Kanya Keomany has been a pioneering female administrator in Asia
Laotian one of a handful of women leading a national football association
Plans to raise football in Laos, including first Women's World Cup campaign
Kanya Keomany is a rarity in world football. As General Secretary of the Lao Football Federation, she is one of the few female administrative heads of a national governing body.
And the well-regarded Laotian has built a strong record of landmark achievements. She has worked for over a decade as an AFC match commissioner and in 2018 was elected to the AFC Executive Committee – one of just four women on the continental body. Keomany has also served as a member of AFC's Women’s Football Committee.
Keomany achieved a new benchmark as a match commissioner in 2019 by looking after the AFC Cup final, becoming the first female to oversee a continental decider in a men’s competition. She is also one of just four women selected by FIFA and the AFC as part of the team overseeing FIFA World Cup Qatar 2022™ qualifiers.
It is just another chapter in what is already a plentiful and diverse CV. Keomany’s previous roles have included work in sports promotion, media and the textile industry. But football has always been a passion, and it is what drives her unstinting work at the helm of the South-east Asian nation’s football association.
Keomany says she hasn’t faced discrimination in her role, but nevertheless hopes her status sends positive signals. “Role models play a big part in football on and off the field,” she told FIFA.com. “Having positive role models is important to keep people inspired and motivated to achieve their goals.
“I am grateful if what I do could possibly influence more females to step forward to make a difference. Most important is to be able to set an example that football is the sport for everyone from various backgrounds, regardless of their gender.
“We know that sometimes being female in male-dominated business, you have to work twice as hard to be accepted. People tend to watch every step you take either to criticise your mistakes or to analyse your achievements.
“However, I take it as a positive because my work will be seen and my voice will be heard without asking for attention. What ultimately matters to stakeholders is that the results of the (my) work influence their actions.”
Laos is among Asia’s older football nations, having been affiliated to FIFA in 1952. Their achievements on the international stage have, however, been modest.
With the region boasting solid foundations in women’s football, Keomany is optimistic that Laos can further grow the local game. She has also been a passionate advocate for women’s football, be it in her current role or previously on Lao's first women’s football committee.

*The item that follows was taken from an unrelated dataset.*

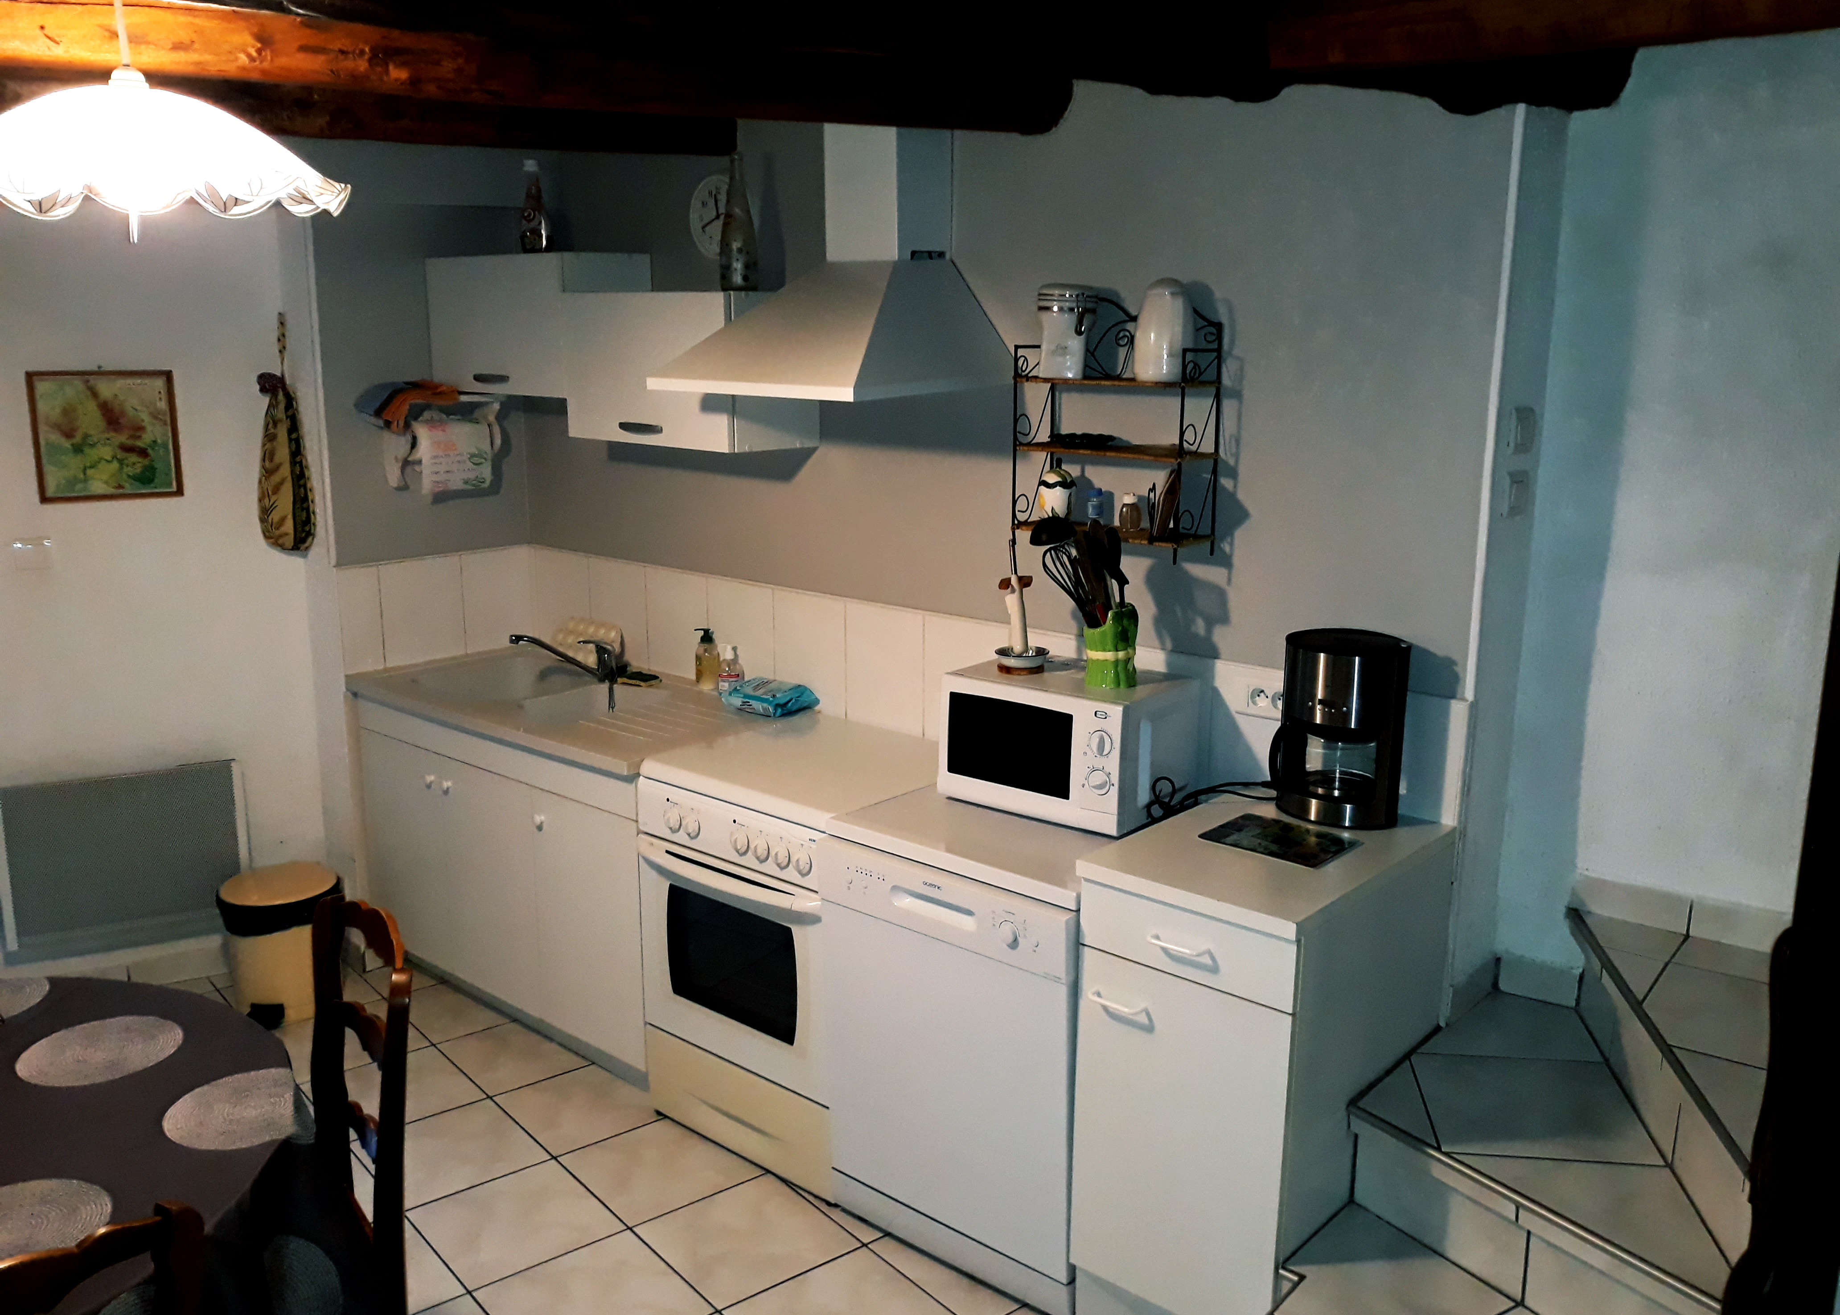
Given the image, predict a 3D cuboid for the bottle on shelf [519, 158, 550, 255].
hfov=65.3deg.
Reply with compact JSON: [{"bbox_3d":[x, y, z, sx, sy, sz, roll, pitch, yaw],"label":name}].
[{"bbox_3d":[-1.009,-1.184,3.768,0.076,0.234,0.076,11,16,40],"label":"bottle on shelf"}]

Under her watch, a long-term plan for women's football has been put in place with numerous national youth teams established. There has also been a concerted and successful attempt to grow the number of women's football competitions, and the number of female referees and coaches.
At senior level, the national team has been reinvigorated after years of inactivity. Laos are now looking to participate in FIFA Women’s World Cup qualifying for the first time when the 2023 campaign begins later this year.
Keomany says the nation has become increasingly receptive to female football in recent years. “Fortunately, in Laos especially in this generation we have been given equal opportunities between males and females in football in particular,” she said. “However, the perspective and stereotype of women football or women in football is still an obstacle to pulling in more women to the football industry.
“The challenge for females playing football in Laos is most likely from the stereotypes and the expectation on appearances when they become footballers. Lack of family support is our common issue that we are in the progress of changing people's perspectives and educating them that football is not only for males, but for females too, and that these players can continue to have their career in this industry when playing is no longer an option for them.
“The current goal is to expand football to every corner of the country and turn football to become the most popular activity. Eventually we hope to see football turn professional and our players able to make a living from playing football in Laos.”